Contrary to our expectation, urine MCP-1 was not an independent predictor of long-term outcome in this cohort of patients with idiopathic chronic glomerulonephritis, while IgG-uria was [10]. This seems to contradict previous reports on the prognostic value of urine MCP-1 in patients with systemic diseases [11], [21][24]. However, it is more likely that the levels of urine MCP-1 reflect ongoing acute glomerular and tubular inflammation, while IgG-uria reflects the severity of the glomerular damage in both the acute and chronic stages [6], [25].

Proteinuria, including the IgG-uria, is associated with induction of chemokines, accumulation of fibroblasts, and progressive glomerular and interstitial injuries, which ultimately lead to ESKD [26]. Whether or not the glomerular damage is acute or chronic, the glomerular capillary wall loses its size selectivity, allowing leakage of large proteins such as IgG into urine [27]. Many studies have shown that IgG-uria is a powerful predictor of disease outcome in glomerulonephritis [25], [28].

Furthermore, patients with active glomerulonephritis are more likely to receive immune-suppressive therapy.

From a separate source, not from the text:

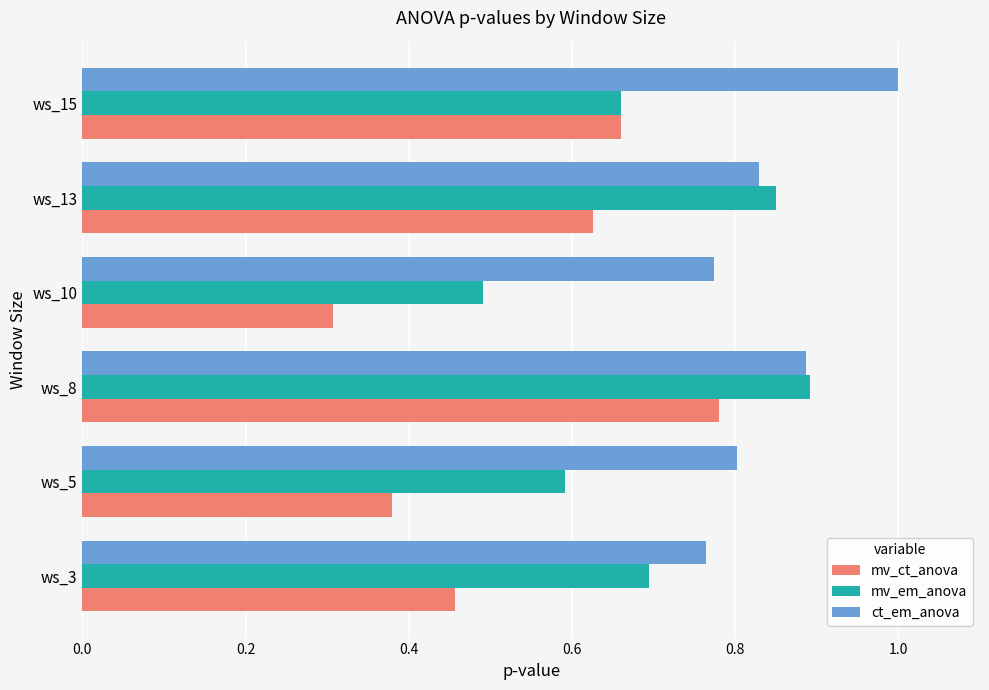

Count the mv_ct_anova values in the range 0 to 1.

6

These drugs, as well as the antiproteinuric medications, such as angiotensin converting enzyme inhibitors, block the effect of the inflammatory chemokines and thereby alter the course of glomerulonephritis, diminishing the association between urine MCP-1 level and progression of kidney disease [26], [29], [30].

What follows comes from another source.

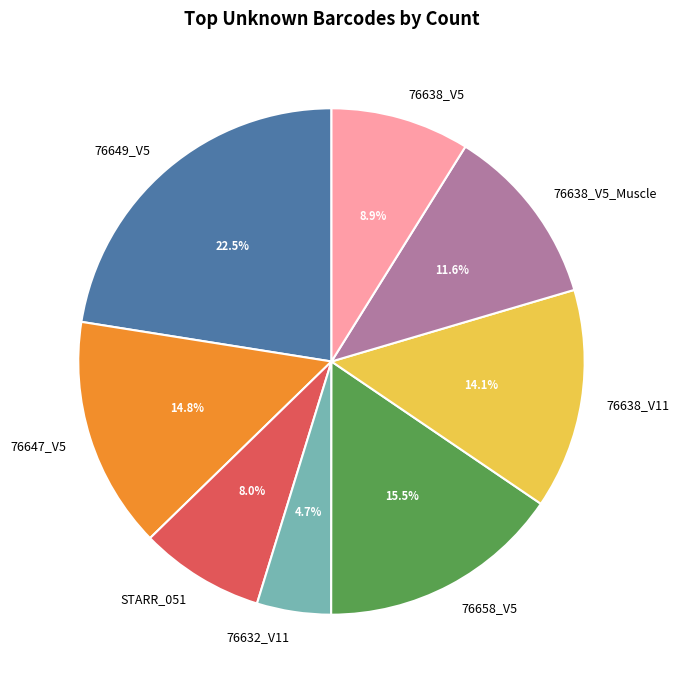

To the nearest percent, what is the difference between the largest and smallest slice percentages?

18%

In our study we measured urine MCP-1 only once, which might have caused misclassification of patients who remitted rapidly and those with repeated flare-ups of glomerulonephritis. However, the cohort was large enough to allow the study of the predictive value of urine biomarkers at the time of diagnosis. Further studies should examine the value of repeated measurement of MCP-1 in idiopathic chronic glomerulonephritis patients, especially for monitoring the treatment response.

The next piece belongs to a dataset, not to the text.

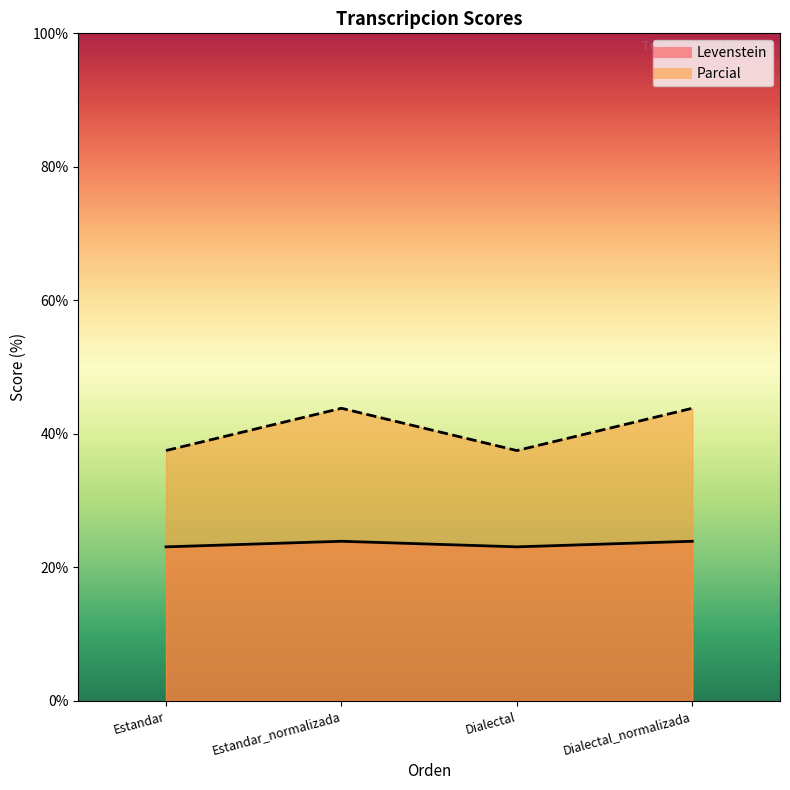

Is the value of Levenstein at Estandar greater than the value of Parcial at Dialectal_normalizada?

No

In summary, although urine MCP-1 concentration is increased, we found that urine MCP-1 at the time of diagnosis is not a powerful predictor of long-term kidney disease outcome in patients with idiopathic glomerulonephritis. Future studies are needed to investigate the utility of repeated measurement of urine MCP-1 in patients with idiopathic chronic glomerulonephritis.

Acknowledgments

We wish to thank the medical staff at the outpatient Nephrology Clinic for their great assistance in collecting the patients' urine and blood samples. We wish to thank Dr. Abderrahim Oulhaj, Institute for Public Health, UAEU, for critical review of the statistical analysis, and Dr. Amin Bredan for writing assistance.

Funding Statement

This study was supported by ALF grants from Lund University Research Fund. The funders had no role in study design, data collection and analysis, decision to publish, or preparation of the manuscript.